When he felt good enough to return to work, Fox talked his family into letting him stay on his own for a weekend. They’d taken care of him during his rehab, and he wanted to fend for himself for a day. He fell the next morning and “shattered” his humerus bone. It was all too much, he thought.
“Who am I to tell people to cheer up? Who am I to tell people it’s going to be OK? … I felt so much weight of that public persona of being ‘Mr. Optimist,'” he said. “I still am Mr. Optimist, and I knew in some small way I knew in that moment — as dark as it was — that I would get back to it at some point.”
Michael J. Fox Said Watching ‘Back to the Future’ Helped Him
Last year, Michael J. Fox said he was channel surfing when he came across Back to the Future. The movie is an all-time classic for fans, but Fox has a complicated relationship with it. For one, he barely remembers filming any of it.

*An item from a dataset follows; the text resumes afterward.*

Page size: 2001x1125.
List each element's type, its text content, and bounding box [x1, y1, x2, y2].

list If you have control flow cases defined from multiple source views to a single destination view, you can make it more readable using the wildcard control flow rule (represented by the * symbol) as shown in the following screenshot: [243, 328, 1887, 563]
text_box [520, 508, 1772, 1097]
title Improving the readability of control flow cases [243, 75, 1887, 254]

During the day, Michael J. Fox filmed his sitcom Family Ties, and at night he’d shoot scenes for the movie. He would only get a few hours of sleep on a good night and some nights none at all. When he came across the movie playing on TV last year, he decided to put that baggage aside.
“It’s amazing — more people of all ages approach me now about (Back to the Future) than ever before. I’m not sure I understood why,” he told AARP Magazine. “Then I came across it on TV last Christmas. And I thought I was really good in it, better than I thought I’d been. More importantly, I got the spirit of the movie. I understood it was just a big giggle and that we all need … to take credit for what we’ve done and the lives we’ve touched and to occasionally step back a bit and appreciate that much of life has been great and that there’s a lot more to live.”